Uncertain About Having Children? Embracing the Lack of Clarity is Acceptable

  • Over the past few years, I have experienced significant life milestones like marriage, homeownership, and reaching the age of 30.
  • While having a baby may seem inevitable, I find myself torn and undecided.
  • It’s perfectly okay for my husband and me to be unsure about our desires at this point.

If you take a look inside my notes app, you will find an entry titled “Names I Like” — a collection of ideas for potential names for my future children. Many women I know have a similar note on their phones.

Lately, however, this list feels more real than hypothetical. In recent years, I have fallen in love, gotten married, purchased a house, pursued my dream career, and even entered my thirties. While having a baby seems like a logical next step for many, the thought fills me with uncertainty and apprehension.

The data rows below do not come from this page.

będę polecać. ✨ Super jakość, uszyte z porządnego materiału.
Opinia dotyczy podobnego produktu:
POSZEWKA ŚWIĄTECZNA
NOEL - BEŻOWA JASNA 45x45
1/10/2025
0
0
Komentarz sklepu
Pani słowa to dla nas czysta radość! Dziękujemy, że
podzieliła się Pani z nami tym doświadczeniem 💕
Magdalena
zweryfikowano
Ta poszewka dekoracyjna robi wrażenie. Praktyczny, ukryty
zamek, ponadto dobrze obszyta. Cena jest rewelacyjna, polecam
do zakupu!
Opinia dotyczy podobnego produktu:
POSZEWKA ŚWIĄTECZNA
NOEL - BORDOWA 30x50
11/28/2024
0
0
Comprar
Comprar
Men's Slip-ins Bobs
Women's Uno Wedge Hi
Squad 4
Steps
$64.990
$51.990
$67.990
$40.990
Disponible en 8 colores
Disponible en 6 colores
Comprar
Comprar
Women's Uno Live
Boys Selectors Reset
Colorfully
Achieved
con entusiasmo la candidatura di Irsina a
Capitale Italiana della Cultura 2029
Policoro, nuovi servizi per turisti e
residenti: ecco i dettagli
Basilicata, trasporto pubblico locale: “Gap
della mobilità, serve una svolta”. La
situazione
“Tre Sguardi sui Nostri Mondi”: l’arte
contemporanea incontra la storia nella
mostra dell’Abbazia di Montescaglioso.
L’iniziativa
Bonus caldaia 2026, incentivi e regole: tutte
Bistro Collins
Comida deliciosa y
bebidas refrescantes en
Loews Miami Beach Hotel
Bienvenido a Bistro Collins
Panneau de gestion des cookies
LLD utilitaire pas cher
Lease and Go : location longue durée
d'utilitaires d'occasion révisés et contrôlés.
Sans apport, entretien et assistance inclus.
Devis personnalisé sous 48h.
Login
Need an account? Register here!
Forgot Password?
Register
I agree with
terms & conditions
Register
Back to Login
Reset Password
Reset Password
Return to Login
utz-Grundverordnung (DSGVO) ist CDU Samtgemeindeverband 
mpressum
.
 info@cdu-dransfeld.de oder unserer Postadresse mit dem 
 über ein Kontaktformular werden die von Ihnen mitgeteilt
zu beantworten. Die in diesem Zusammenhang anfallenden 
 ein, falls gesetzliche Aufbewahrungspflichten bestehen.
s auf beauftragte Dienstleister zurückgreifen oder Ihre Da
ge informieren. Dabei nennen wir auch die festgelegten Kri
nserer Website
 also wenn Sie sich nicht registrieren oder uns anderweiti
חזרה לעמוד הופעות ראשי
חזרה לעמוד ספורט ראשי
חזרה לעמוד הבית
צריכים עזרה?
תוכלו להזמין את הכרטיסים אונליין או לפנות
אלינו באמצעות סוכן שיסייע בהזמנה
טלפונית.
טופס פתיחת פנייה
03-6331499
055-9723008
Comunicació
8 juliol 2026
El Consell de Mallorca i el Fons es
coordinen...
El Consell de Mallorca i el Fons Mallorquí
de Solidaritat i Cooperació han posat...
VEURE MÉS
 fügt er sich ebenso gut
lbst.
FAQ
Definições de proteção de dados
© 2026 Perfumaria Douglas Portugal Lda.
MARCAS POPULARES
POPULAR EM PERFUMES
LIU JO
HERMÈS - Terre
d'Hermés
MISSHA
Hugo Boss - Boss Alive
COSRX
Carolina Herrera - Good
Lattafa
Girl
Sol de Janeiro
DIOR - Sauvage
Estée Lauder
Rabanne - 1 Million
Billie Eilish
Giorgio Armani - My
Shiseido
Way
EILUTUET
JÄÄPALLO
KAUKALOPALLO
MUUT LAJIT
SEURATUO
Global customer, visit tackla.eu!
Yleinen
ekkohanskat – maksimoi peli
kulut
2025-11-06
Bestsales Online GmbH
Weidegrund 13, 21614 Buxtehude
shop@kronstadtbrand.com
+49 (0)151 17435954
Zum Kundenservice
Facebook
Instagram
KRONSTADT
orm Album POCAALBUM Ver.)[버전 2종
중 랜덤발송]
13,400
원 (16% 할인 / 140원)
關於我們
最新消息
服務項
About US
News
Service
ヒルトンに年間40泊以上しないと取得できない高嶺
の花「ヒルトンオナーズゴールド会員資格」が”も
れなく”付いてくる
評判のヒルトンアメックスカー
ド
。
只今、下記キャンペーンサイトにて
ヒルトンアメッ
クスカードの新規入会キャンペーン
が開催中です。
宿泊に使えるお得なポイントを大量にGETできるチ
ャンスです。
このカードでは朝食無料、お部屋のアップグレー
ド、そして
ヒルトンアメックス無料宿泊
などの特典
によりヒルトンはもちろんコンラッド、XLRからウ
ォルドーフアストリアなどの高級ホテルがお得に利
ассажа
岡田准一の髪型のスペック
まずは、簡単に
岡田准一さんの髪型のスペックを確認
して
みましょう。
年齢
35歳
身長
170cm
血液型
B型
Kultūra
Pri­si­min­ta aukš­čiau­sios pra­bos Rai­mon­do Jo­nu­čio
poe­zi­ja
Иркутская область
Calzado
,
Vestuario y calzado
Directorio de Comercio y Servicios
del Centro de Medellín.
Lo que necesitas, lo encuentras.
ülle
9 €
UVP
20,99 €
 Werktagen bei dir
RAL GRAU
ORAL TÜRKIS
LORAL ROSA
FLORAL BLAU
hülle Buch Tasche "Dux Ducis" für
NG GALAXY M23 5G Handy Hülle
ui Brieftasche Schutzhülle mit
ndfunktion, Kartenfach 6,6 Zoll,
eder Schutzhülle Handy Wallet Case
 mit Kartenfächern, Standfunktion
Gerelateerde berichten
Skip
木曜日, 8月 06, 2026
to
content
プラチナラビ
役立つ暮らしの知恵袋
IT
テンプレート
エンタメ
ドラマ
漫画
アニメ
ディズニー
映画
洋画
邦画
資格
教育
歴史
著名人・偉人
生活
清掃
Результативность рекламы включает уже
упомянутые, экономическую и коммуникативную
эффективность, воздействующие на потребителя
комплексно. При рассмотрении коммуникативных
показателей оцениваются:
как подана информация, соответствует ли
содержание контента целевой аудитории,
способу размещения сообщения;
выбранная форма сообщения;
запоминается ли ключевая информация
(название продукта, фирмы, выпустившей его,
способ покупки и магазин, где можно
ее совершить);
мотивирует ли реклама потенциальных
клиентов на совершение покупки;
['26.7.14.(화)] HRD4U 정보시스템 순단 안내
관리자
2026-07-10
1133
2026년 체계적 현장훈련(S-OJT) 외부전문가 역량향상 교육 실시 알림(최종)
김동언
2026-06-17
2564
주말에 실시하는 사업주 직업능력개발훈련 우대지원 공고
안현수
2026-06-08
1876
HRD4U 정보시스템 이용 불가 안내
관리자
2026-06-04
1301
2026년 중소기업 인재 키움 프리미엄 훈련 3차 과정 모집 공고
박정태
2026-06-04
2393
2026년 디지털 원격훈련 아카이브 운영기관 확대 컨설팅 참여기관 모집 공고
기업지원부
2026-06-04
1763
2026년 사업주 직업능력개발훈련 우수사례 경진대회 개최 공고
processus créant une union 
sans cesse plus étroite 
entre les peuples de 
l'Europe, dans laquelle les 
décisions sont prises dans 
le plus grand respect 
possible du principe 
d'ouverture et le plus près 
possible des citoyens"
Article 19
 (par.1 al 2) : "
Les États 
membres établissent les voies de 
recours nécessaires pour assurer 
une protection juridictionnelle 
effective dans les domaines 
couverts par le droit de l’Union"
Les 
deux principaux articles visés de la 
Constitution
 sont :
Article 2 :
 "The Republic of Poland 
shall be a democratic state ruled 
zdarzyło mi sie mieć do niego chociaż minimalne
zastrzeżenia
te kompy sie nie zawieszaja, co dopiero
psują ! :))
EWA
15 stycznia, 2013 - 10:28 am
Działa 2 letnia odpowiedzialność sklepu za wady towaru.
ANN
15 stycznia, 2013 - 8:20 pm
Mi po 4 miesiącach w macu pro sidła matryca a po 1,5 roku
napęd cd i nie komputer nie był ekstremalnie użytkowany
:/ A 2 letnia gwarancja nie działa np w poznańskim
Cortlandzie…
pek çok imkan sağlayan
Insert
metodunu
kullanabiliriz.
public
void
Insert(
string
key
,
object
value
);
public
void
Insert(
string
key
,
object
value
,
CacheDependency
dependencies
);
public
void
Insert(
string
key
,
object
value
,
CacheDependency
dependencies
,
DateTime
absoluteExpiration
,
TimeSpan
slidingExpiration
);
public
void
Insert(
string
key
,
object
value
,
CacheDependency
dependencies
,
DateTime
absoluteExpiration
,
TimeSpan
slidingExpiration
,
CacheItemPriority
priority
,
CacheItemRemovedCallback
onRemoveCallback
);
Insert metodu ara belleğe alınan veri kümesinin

So, why do I feel this way?

Ambivalent about parenthood despite societal expectations

Although I have never felt a strong desire for motherhood, there was always an underlying assumption that I would have children anyway. It is a societal norm, with a majority of women becoming mothers at some point in their lives. According to the Centers for Disease Control, 84.3% of women aged 40-49 have given birth at least once, and many others build their families through adoption or surrogacy.

My conservative upbringing further reinforced the notion that motherhood is an essential aspect of a woman’s identity. Most Christian girls I knew eagerly anticipated this role, and I often felt alienated because I didn’t share the same yearning to become a mom.

It wasn’t until my late twenties that I distanced myself from the sheltered evangelical bubble of my youth and discovered the concept of being “child-free by choice.”

Exploring options and embracing freedom of choice

I was taken aback when I learned that many individuals intentionally choose to live without children and find immense happiness in that decision. Their reasons vary from health issues and financial barriers to concerns about the environment and overpopulation. Some simply lack interest in raising children.

Exploring the discourse surrounding the choice to be child-free hasn’t convinced me to forgo having kids. Instead, it has empowered me and my husband to have meaningful discussions about what we truly desire for our family and future. Stripping away external expectations, we are now in control of determining our path, and for now, we both remain uncertain.

Embracing uncertainty alongside like-minded individuals

I don’t feel a strong pull towards motherhood, nor do I completely identify with the child-free community. Imagine my relief when I stumbled upon the “fence-sitters” community on Reddit.

The banner at the top reads, “To parent or not to parent. That is the question.” As I scrolled through recent posts, I felt an overwhelming sense of validation. Hundreds of personal stories and thoughts from those on both sides of the metaphorical fence provided a safe space for questioning and contemplation.

They ask the very same questions that have crossed my mind: “What if parenthood hinders my identity?” “Is it selfish to not want kids?” “What if I have kids and resent them?” “What if I don’t have kids and regret it?”

I feel seen and understood by these strangers, and more importantly, I feel reassured that it’s normal to have doubts and uncertainties when facing such a life-altering decision.

Potential for a fulfilling life, regardless of the chosen path

One of my closest friends has a toddler, and I recently became an aunt for the first time. Being around babies has sparked many conversations about the future with my husband. However, I no longer feel a sense of urgency or anxiety about my indecision. It’s perfectly fine that we haven’t reached a definitive conclusion yet. Regardless of whether we decide to have kids or not, our lives will be meaningful and rewarding.

In the meantime, I will continue adding to my name list, just in case. For the record, I particularly like the names Walter for a boy and Willa for a girl.